You CAN judge a book by its cover… and if you’re as savvy as this antiquarian dealer, you can tell exactly what it’s worth, says BEL MOONEY
GUARDED BY DRAGONS
by Rick Gekoski (Little, Brown £18.99)
Should you be one of those incapable of passing a second-hand bookshop without entering, and then, once inside, breathe in that unique perfume of musty old paper, tobacco, leather, tea and biscuit as if it were fine wine . . . then you will love Rick Gekoski’s lively stories of adventures in the book trade.
After all, there is always a (vanishing) chance you might come across a first edition of your favourite author among the higgledy-piggledy shelves of old volumes.
Not that Gekoski in interested in what’s merely ‘second-hand’. Far from it; he deals in rarities worth thousands and (you feel) can recognise the difference between a first edition signed by James Joyce in a good mood and one signed when he’d just had a quarrel with Nora. Only kidding, of course, but the man knows his stuff.
And so he should, after 50-plus years in his elite trade, where a millionaire will splurge on J.K. Rowling’s unique The Tales Of Beedle The Bard and very rare books are the gold guarded by dragons in myth.
BEL MOONEY reviews Rick Gekoski’s memoir Guarded by Dragons about his time as second hand book seller
It all started back in the 1970s in a car park in Birmingham where a (possibly dodgy) man sold Gekoski some D.H. Lawrence first editions for four tenners.
At the time, he was researching Lawrence and teaching English at Warwick University, and both activities bored him. But he soon found making quick profits on books more enthralling. After spending £41 on that first bundle, he sold the same books for £333, and became hooked.
His recipe for success in his trade is succinct: ‘There are only two things a rare book dealer must know: at what price is a book buyable and at what higher price one might sell it.’
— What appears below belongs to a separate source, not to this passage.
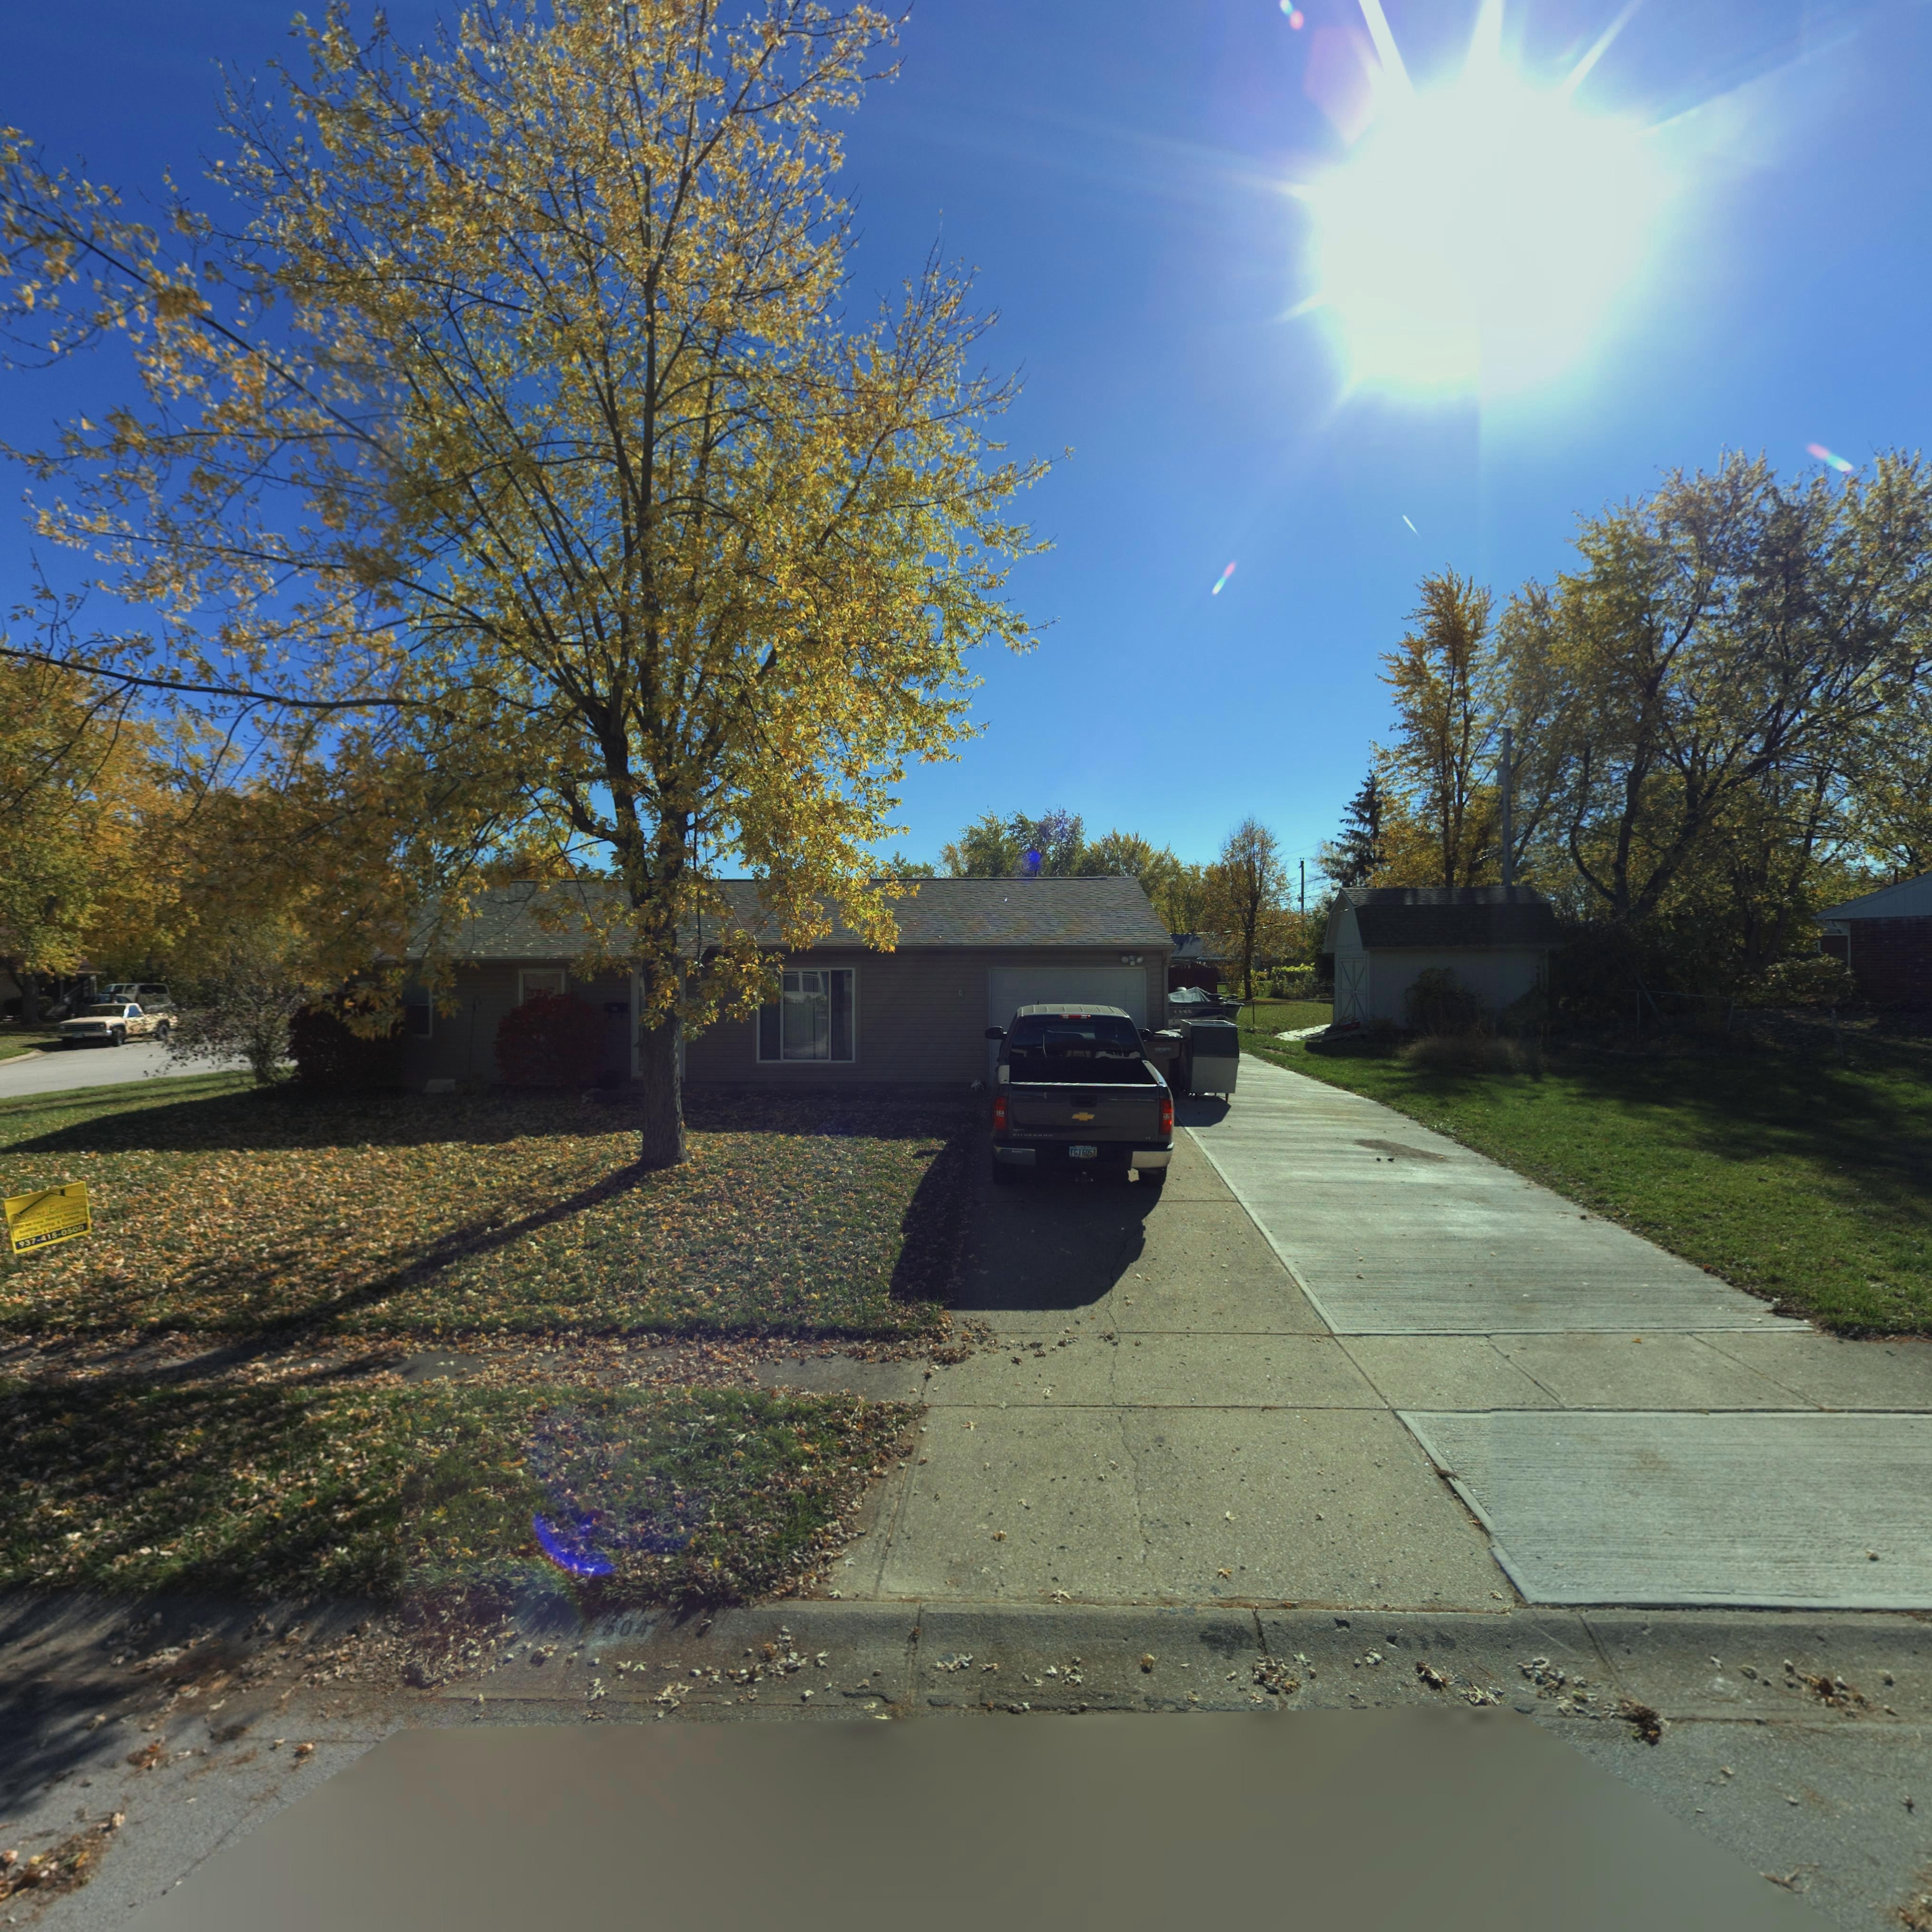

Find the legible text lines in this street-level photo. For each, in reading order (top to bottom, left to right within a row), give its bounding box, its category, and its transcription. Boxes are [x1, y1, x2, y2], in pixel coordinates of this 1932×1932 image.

[601, 1616, 650, 1640] StreetNumber: 504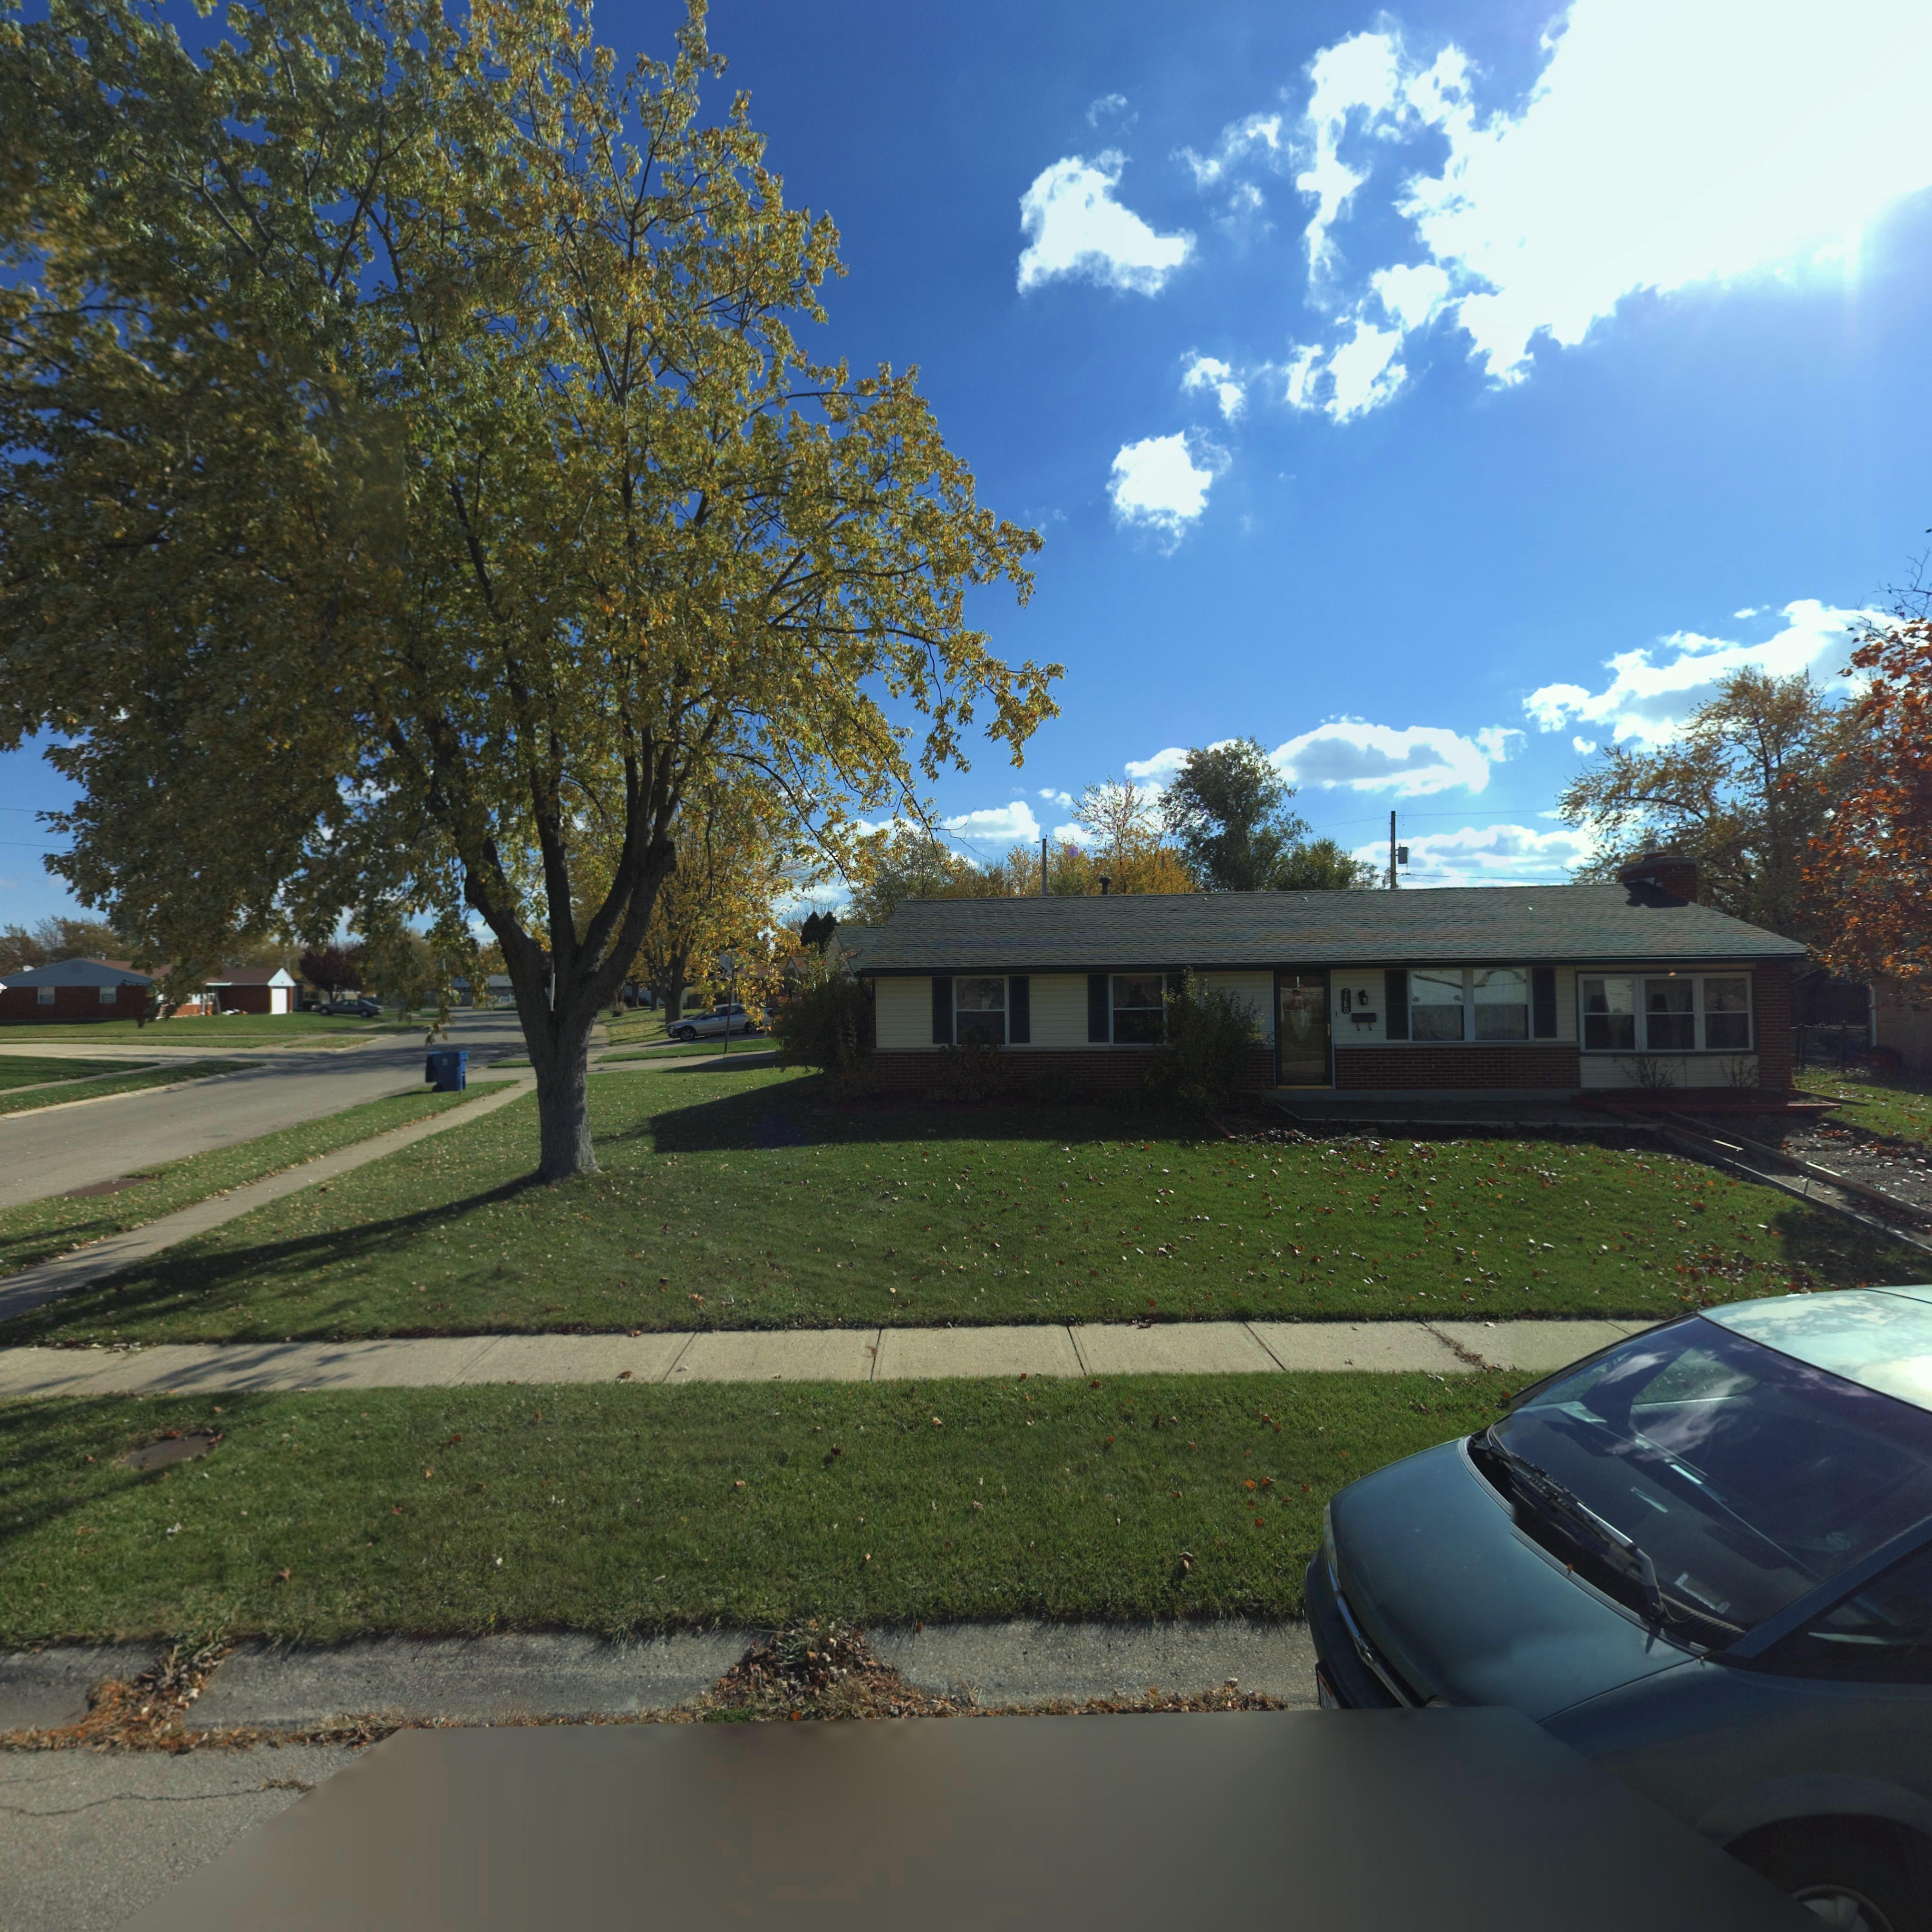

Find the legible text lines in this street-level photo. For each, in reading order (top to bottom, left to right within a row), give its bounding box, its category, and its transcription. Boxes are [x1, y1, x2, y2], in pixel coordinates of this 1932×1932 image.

[1343, 989, 1349, 1014] StreetNumber: 7780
For example, in the second-hand department of a big bookshop he came across a copy of Sons And Lovers that bore the signature of its previous owner, the once-popular, overblown horror writer Dennis Wheatley. Incredibly, he forked out £350 for it, only to sell it for £1,950. That takes both knowledge and nerve.
This wonderfully gossipy, sharply written memoir is an antidote to any illusion that the world of books is rarefied and ‘gentlemanly’. On the contrary, it’s full of wheeler-dealers, thuggish business practices, naked greed, double-dealing and vainglorious delusion.
Graham Greene was convinced an apartment full of Victorian crime fiction would net riches, but the books could hardly be given away.
The powerful chairman of Faber & Faber, the late Matthew Evans (full disclosure, a friend of mine) was ruthless in deciding that letters written by Philip Larkin to a distinguished former chairman, Charles Monteith, at his private address actually belonged to the company and not to the individual who had them.
It all started back in the 1970s in a car park in Birmingham where a (possibly dodgy) man sold Gekoski some D.H. Lawrence first editions for four tenners. Stock image
Gekoski had bought the documents from Monteith who signed a document proving his ownership.
Gekoski sold them in 1992, but five years later they came back into his hands. There followed a rather disturbing saga of litigation, rising costs and increasing unpleasantness which would make great fiction in the hands of someone like Robert Harris.
‘Within a month,’ Gekoski says, ‘I had spent as much in lawyer’s fees as the cost of the letters Faber wanted returned.’
Suffice it to say that Gekoski lost the argument and my old chum Evans (later a Labour peer) proved himself to be the smart thug nobody who knew him would ever deny.
You have to have a tough mind to survive in Gekoski’s world, but he reveals a more vulnerable side when it comes to the chapter on John Fowles. The author of The French Lieutenant’s Woman lived reclusively in Lyme Regis and Gekoski was invited to see a manuscript and some volumes Fowles wished to sell.
Some years later he was shocked to find himself described, in the second volume of Fowles’s Journals, as ‘too Jewish for English tastes’, among other sneery examples of anti-Semitism. As Gekoski remarks, ‘What is surprising is that he should have chosen to publish them.’
Other examples of Fowles’s repugnant prejudice are given in this chapter, recorded with cool scorn and disgust, but the level of deep, justifiable hurt felt by Gekoski is unmistakable.
What happened when Gekoski bought a book that had belonged to Sylvia Plath and was accused by Ted Hughes of (as good as) handling stolen goods?
How did he cope when he bought a massive pile of seemingly useless books and ‘filthy old box files’, only to discover among them drafts of the Balfour Declaration which led to the founding of the State of Israel?
Those who had sold the unwanted material now coveted a slice of the proceeds. Then came the ‘legal debates, involving acrimonious claims and counter-claims’.
Gekoski’s swashbuckling stories reveal a trade that is certainly not for cissies. That’s precisely what makes this book as engrossing as it is entertaining.